There are cars that I love for their styling, some for their complexity and sophistication. Others I love because they were launched well ahead of their time, on a public that didn't understand them. Some cars are products of brilliant style, others are marvels of engineering but only very, very few are masterpieces of simplicity in packaging.
To document the history of one of the most familiar cars ever built would be futile and boring, exept to not that the car was launched in 1957, and produced with a series of detail modifications until 1975. The Fiat 500N as launched in '57 is the car credited with making Italy upwardly mobile. In an industrialised nation with a booming population, Fiat saw the opportunity to take the masses off their scooters and into 'proper' cars.
The Italians are responsible for the most beautiful cars ever built, but they are cars with short briefs - supercars, with the necessity to carry only two passengers, a small amount of luggage; the vehicles cost and thirst not often being relevant. Today, 52 years since the car's launch it still serves to demonstrate that the best designs are the simplest, the most straight forward and that form can follow function, yet still speak volumes in terms of style.
It is very difficult to think of a car with less mechanical complication that this one. An air-cooled, vertical twin of less than 500cc in capacity is mounted longitudinally in the chassis and drives the rear wheels via a 4-speed transaxle. The engine is cooled by an 8 inch fan incased in a duct that directs air over finned cylinder barrels, the same air is filtered and supplied to the carburetor to prevent icing. The same air again can be directed, at the discretion of the occupants, into the cabin for warmth. Less than 20hp provided a cruising speed of around 80km/h and simultaneous ignition strokes on both cylinders offered just enough torque to make the car useful in urban areas, and when laden with passengers and some luggage. Some detail changes over the years made the 500 slightly faster, but most made the car generally more robust and as a result, ever cheaper to run.
The simplicity continues; at the rear with coil springs and dampers controlling swing arms and at the front a single, transverse leaf and a kingpin at each side make do.

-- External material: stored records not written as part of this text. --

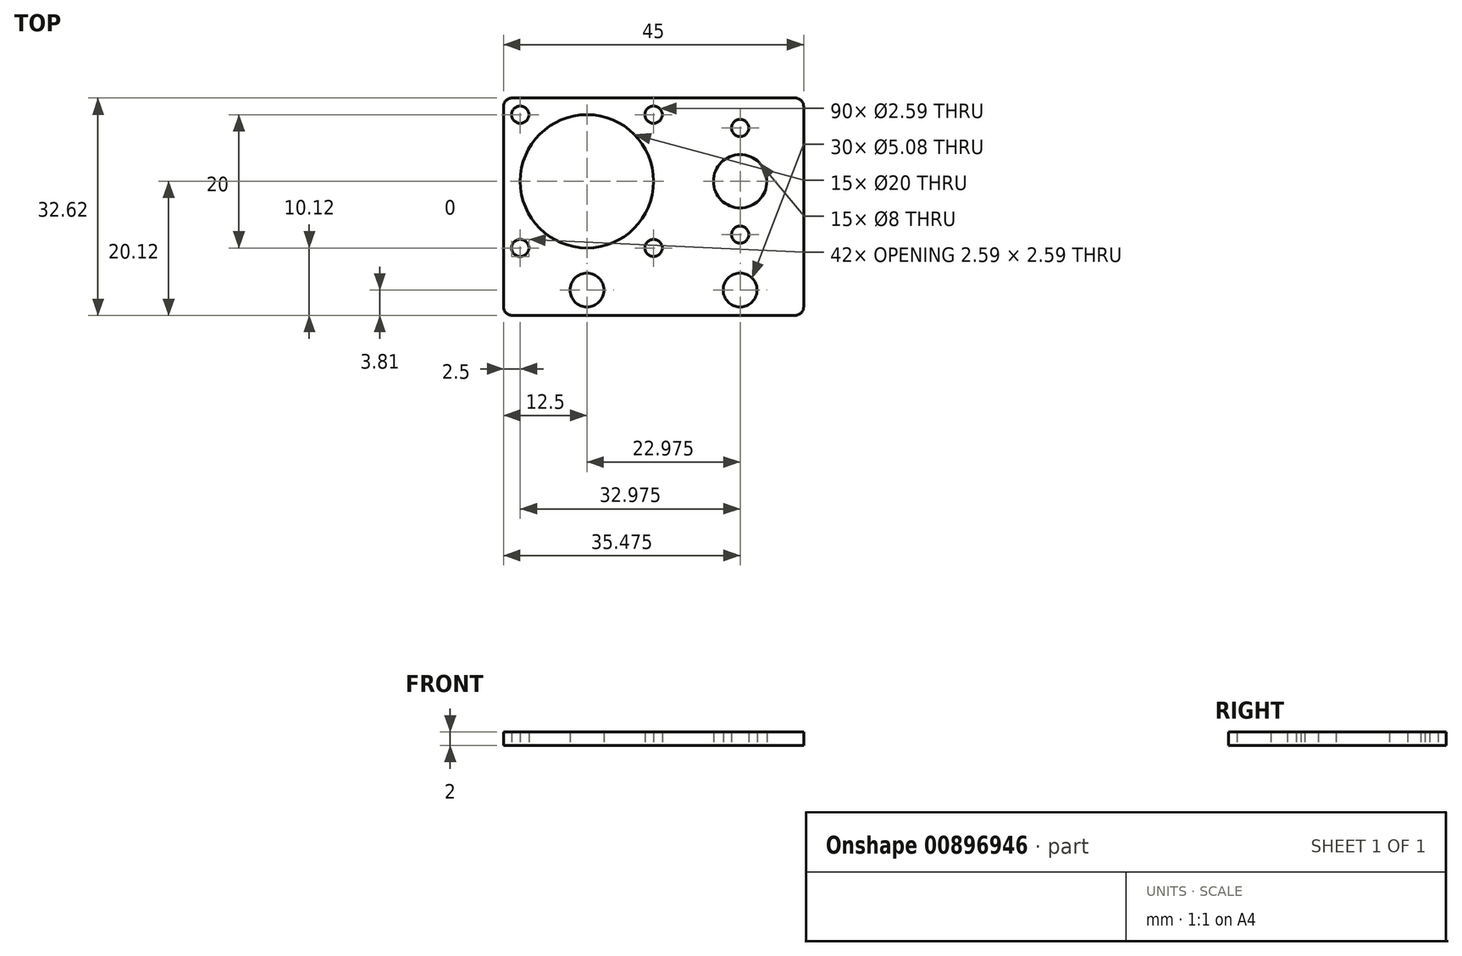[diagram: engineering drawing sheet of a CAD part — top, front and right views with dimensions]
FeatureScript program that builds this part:
annotation { "Feature Type Name" : "Feature", "Feature Type Description" : "" }
export const myFeature = defineFeature(function(context is Context, id is Id, definition is map)
    precondition{}
    {
        {
            var Q0;
            Q0=qCreatedBy(makeId("Top.planeOp"),FACE);
            var sketch = newSketch(context, id + "F0", { "sketchPlane" : qUnion([Q0])});
            skLineSegment(sketch, "E0.bottom", {"start": v(22.5, -12.5) * mm, "end": v(-22.5, -12.5) * mm});
            skLineSegment(sketch, "E0.top", {"start": v(22.5, 12.5) * mm, "end": v(-22.5, 12.5) * mm});
            skLineSegment(sketch, "E0.left", {"start": v(22.5, -12.5) * mm, "end": v(22.5, 12.5) * mm});
            skLineSegment(sketch, "E0.right", {"start": v(-22.5, -12.5) * mm, "end": v(-22.5, 12.5) * mm});
            skPoint(sketch, "E0.middle", {"position": v(0, 0) * mm});
            skLineSegment(sketch, "E1", {"start": v(-22.5, 0) * mm, "end": v(-10, 0) * mm});
            skLineSegment(sketch, "E2", {"start": v(22.5, 0) * mm, "end": v(12.97, 0) * mm});
            skLineSegment(sketch, "E3", {"start": v(12.97, 0) * mm, "end": v(12.97, 8) * mm});
            skLineSegment(sketch, "E4", {"start": v(12.97, 0) * mm, "end": v(12.97, -8) * mm});
            skCircle(sketch, "E5", {"center": v(12.97, 0) * mm, "radius": 8 * mm});
            skLineSegment(sketch, "E6.bottom", {"start": v(0, -10) * mm, "end": v(-20, -10) * mm});
            skLineSegment(sketch, "E6.top", {"start": v(0, 10) * mm, "end": v(-20, 10) * mm});
            skLineSegment(sketch, "E6.left", {"start": v(0, -10) * mm, "end": v(0, 10) * mm});
            skLineSegment(sketch, "E6.right", {"start": v(-20, -10) * mm, "end": v(-20, 10) * mm});
            skPoint(sketch, "E6.middle", {"position": v(-10, 0) * mm});
            skCircle(sketch, "E7", {"center": v(12.97, 0) * mm, "radius": 4 * mm});
            skCircle(sketch, "E8", {"center": v(-10, 0) * mm, "radius": 10 * mm});
            skLineSegment(sketch, "E9.bottom", {"start": v(-22.5, -12.5) * mm, "end": v(22.5, -12.5) * mm});
            skLineSegment(sketch, "E9.top", {"start": v(-22.5, -20.12) * mm, "end": v(22.5, -20.12) * mm});
            skLineSegment(sketch, "E9.left", {"start": v(-22.5, -12.5) * mm, "end": v(-22.5, -20.12) * mm});
            skLineSegment(sketch, "E9.right", {"start": v(22.5, -12.5) * mm, "end": v(22.5, -20.12) * mm});
            skLineSegment(sketch, "E10", {"start": v(12.97, 0) * mm, "end": v(12.97, -12.5) * mm});
            skLineSegment(sketch, "E11", {"start": v(12.97, -12.5) * mm, "end": v(12.97, -20.12) * mm});
            skPoint(sketch, "E12", {"position": v(12.97, -16.31) * mm});
            skCircle(sketch, "E13", {"center": v(12.97, -16.31) * mm, "radius": 2.54 * mm});
            skLineSegment(sketch, "E14", {"start": v(12.97, -16.31) * mm, "end": v(-22.5, -16.31) * mm});
            skCircle(sketch, "E15", {"center": v(-10, -16.31) * mm, "radius": 2.54 * mm});
            skSolve(sketch);
        }
        {
            var Q0;
            Q0 = qSketchRegion(id + "F0", true);
            var Q1;
            {var subQ0=sQuery(id+"F0.wireOp",EDGE,"E5");var subQ1=sQuery(id+"F0.wireOp",EDGE,"E3");var subQ2=makeQuery(id+"F0.imprint","INTERSECT",VERTEX,{"derivedFrom":[subQ1,subQ0]});Q1=makeQuery(id+"F0.imprint","IMPRINT",FACE,{"disambiguationData":[TD([[makeQuery(id+"F0.imprint","IMPRINT",EDGE,{"disambiguationData":[TD([[subQ2,1.0]])],"derivedFrom":subQ1}),1.0]])]});}
            var Q2;
            {var subQ0=sQuery(id+"F0.wireOp",EDGE,"E5");var subQ1=sQuery(id+"F0.wireOp",EDGE,"E2");var subQ2=makeQuery(id+"F0.imprint","INTERSECT",VERTEX,{"derivedFrom":[subQ1,subQ0]});Q2=makeQuery(id+"F0.imprint","IMPRINT",FACE,{"disambiguationData":[TD([[makeQuery(id+"F0.imprint","IMPRINT",EDGE,{"disambiguationData":[TD([[subQ2,-1.0]])],"derivedFrom":subQ1}),-1.0]])]});}
            var Q3;
            {var subQ0=sQuery(id+"F0.wireOp",EDGE,"E5");var subQ1=sQuery(id+"F0.wireOp",EDGE,"E2");var subQ2=makeQuery(id+"F0.imprint","INTERSECT",VERTEX,{"derivedFrom":[subQ1,subQ0]});Q3=makeQuery(id+"F0.imprint","IMPRINT",FACE,{"disambiguationData":[TD([[makeQuery(id+"F0.imprint","IMPRINT",EDGE,{"disambiguationData":[TD([[subQ2,-1.0]])],"derivedFrom":subQ1}),1.0]])]});}
            var Q4;
            {var subQ1=sQuery(id+"F0.wireOp",EDGE,"E6.bottom");Q4=makeQuery(id+"F0.imprint","IMPRINT",FACE,{"disambiguationData":[TD([[makeQuery(id+"F0.imprint","IMPRINT",EDGE,{"derivedFrom":subQ1}),-1.0]])]});}
            var Q5;
            {var subQ0=sQuery(id+"F0.wireOp",EDGE,"E6.right");var subQ1=sQuery(id+"F0.wireOp",EDGE,"E6.top");var subQ2=makeQuery(id+"F0.imprint","INTERSECT",VERTEX,{"derivedFrom":[subQ1,subQ0]});Q5=makeQuery(id+"F0.imprint","IMPRINT",FACE,{"disambiguationData":[TD([[makeQuery(id+"F0.imprint","IMPRINT",EDGE,{"disambiguationData":[TD([[subQ2,1.0]])],"derivedFrom":subQ1}),1.0]])]});}
            var Q6;
            {var subQ0=sQuery(id+"F0.wireOp",EDGE,"E6.left");var subQ1=sQuery(id+"F0.wireOp",EDGE,"E6.top");var subQ2=makeQuery(id+"F0.imprint","INTERSECT",VERTEX,{"derivedFrom":[subQ1,subQ0]});Q6=makeQuery(id+"F0.imprint","IMPRINT",FACE,{"disambiguationData":[TD([[makeQuery(id+"F0.imprint","IMPRINT",EDGE,{"disambiguationData":[TD([[subQ2,-1.0]])],"derivedFrom":subQ1}),1.0]])]});}
            extrude(context, id + "F1", {"entities" : qUnion([Q0, Q1, Q2, Q3, Q4, Q5, Q6]), "depth" : 2 * mm, "offsetDistance" : 25.4 * mm});
        }
        {
            var Q0;
            Q0=makeQuery(id+"F1.opExtrude","SWEPT_EDGE",EDGE,{"disambiguationData":[OSD([sQuery(id+"F0.wireOp",EDGE,"E0.top"),sQuery(id+"F0.wireOp",EDGE,"E0.right")])]});
            var Q1;
            Q1=makeQuery(id+"F1.opExtrude","SWEPT_EDGE",EDGE,{"disambiguationData":[OSD([sQuery(id+"F0.wireOp",EDGE,"E0.top"),sQuery(id+"F0.wireOp",EDGE,"E0.left")])]});
            var Q2;
            Q2=makeQuery(id+"F1.opExtrude","SWEPT_EDGE",EDGE,{"disambiguationData":[OSD([sQuery(id+"F0.wireOp",EDGE,"E0.bottom"),sQuery(id+"F0.wireOp",EDGE,"E0.left")])]});
            var Q3;
            Q3=makeQuery(id+"F1.opExtrude","SWEPT_EDGE",EDGE,{"disambiguationData":[OSD([sQuery(id+"F0.wireOp",EDGE,"E0.bottom"),sQuery(id+"F0.wireOp",EDGE,"E0.right")])]});
            var Q4;
            Q4=makeQuery(id+"F1.opExtrude","SWEPT_EDGE",EDGE,{"disambiguationData":[OSD([sQuery(id+"F0.wireOp",EDGE,"E9.top"),sQuery(id+"F0.wireOp",EDGE,"E9.left")])]});
            var Q5;
            Q5=makeQuery(id+"F1.opExtrude","SWEPT_EDGE",EDGE,{"disambiguationData":[OSD([sQuery(id+"F0.wireOp",EDGE,"E9.top"),sQuery(id+"F0.wireOp",EDGE,"E9.right")])]});
            fillet(context, id + "F2", {"entities" : qUnion([Q0, Q1, Q2, Q3, Q4, Q5]), "radius" : 1.27 * mm, "tangentPropagation" : true, "allowEdgeOverflow" : false});
        }
        {
            var Q0;
            Q0=sQuery(id+"F0.wireOp",VERTEX,"E6.top.end");
            var Q1;
            Q1=sQuery(id+"F0.wireOp",VERTEX,"E6.top.start");
            var Q2;
            Q2=sQuery(id+"F0.wireOp",VERTEX,"E6.bottom.start");
            var Q3;
            Q3=sQuery(id+"F0.wireOp",VERTEX,"E6.bottom.end");
            var Q4;
            Q4=sQuery(id+"F0.wireOp",VERTEX,"E3.end");
            var Q5;
            Q5=sQuery(id+"F0.wireOp",VERTEX,"E4.end");
            var Q6;
            Q6=makeQuery(id+"F1.opExtrude","SWEPT_BODY",BODY,{"disambiguationData":[OSD([sQuery(id+"F0.wireOp",EDGE,"E0.bottom"),sQuery(id+"F0.wireOp",EDGE,"E0.top"),sQuery(id+"F0.wireOp",EDGE,"E0.left"),sQuery(id+"F0.wireOp",EDGE,"E0.right"),sQuery(id+"F0.wireOp",EDGE,"E7"),sQuery(id+"F0.wireOp",EDGE,"VDrh0jMb-Uw2y-swJL-ijim-K9hqGZ7CBiJf.bottom"),sQuery(id+"F0.wireOp",EDGE,"VDrh0jMb-Uw2y-swJL-ijim-K9hqGZ7CBiJf.top"),sQuery(id+"F0.wireOp",EDGE,"VDrh0jMb-Uw2y-swJL-ijim-K9hqGZ7CBiJf.left"),sQuery(id+"F0.wireOp",EDGE,"VDrh0jMb-Uw2y-swJL-ijim-K9hqGZ7CBiJf.right")])]});
            hole(context, id + "F3", {"style" : HoleStyle.SIMPLE, "endStyle" : HoleEndStyle.BLIND, "oppositeDirection" : true, "standardTappedOrClearance" : lookupTablePath({ "fit" : "Normal (ASME)", "standard" : "ANSI", "size" : "#2", "type" : "Clearance" }), "standardBlindInLast" : lookupTablePath({ "fit" : "Normal", "standard" : "ANSI", "size" : "#2", "type" : "Clearance" }), "holeDiameter" : 2.6 * mm, "majorDiameter" : 6.35 * mm, "holeDepth" : 3.8 * mm, "isTappedThrough" : true, "tappedDepth" : 12.7 * mm, "tapClearance" : 3, "startFromSketch" : true, "locations" : qUnion([Q0, Q1, Q2, Q3, Q4, Q5]), "scope" : qUnion([Q6])});
        }
    });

Peer under the front valance and you'll find a steering box, rods and a master cylinder for the braking system. Electricity is provided by a dynamo to the car's few accessories.
All specifications considered, it is always fascinating to then drive one and marvel at how these diminutive commuter cars, built to such a utilitarian specification can thrill the driver in such a sporting way! Can this be the reason that the Fiat Cinquecento is so revered today by the cognoscenti and the casual observer alike? Is it because Giacosa managed to exercise the ability to satisfy the needs of a bottom-end of the market car and make so beautiful and timeless to look at?
Today's fascination with retro-models and re-inventing the hardest-hitting and most produced cars of the century past is not an indication of how good the 500 was. We have after all seen reinterpretations of the Mini and the VW Beetle as well as Fiat's new 500, but in dimensional and stylistic terms, the new 500 is the closest to its namesake of the cars mentioned and I think that although that might undermine the reason I am writing about the car, it might also serve to demonstrate how right they got it first time round.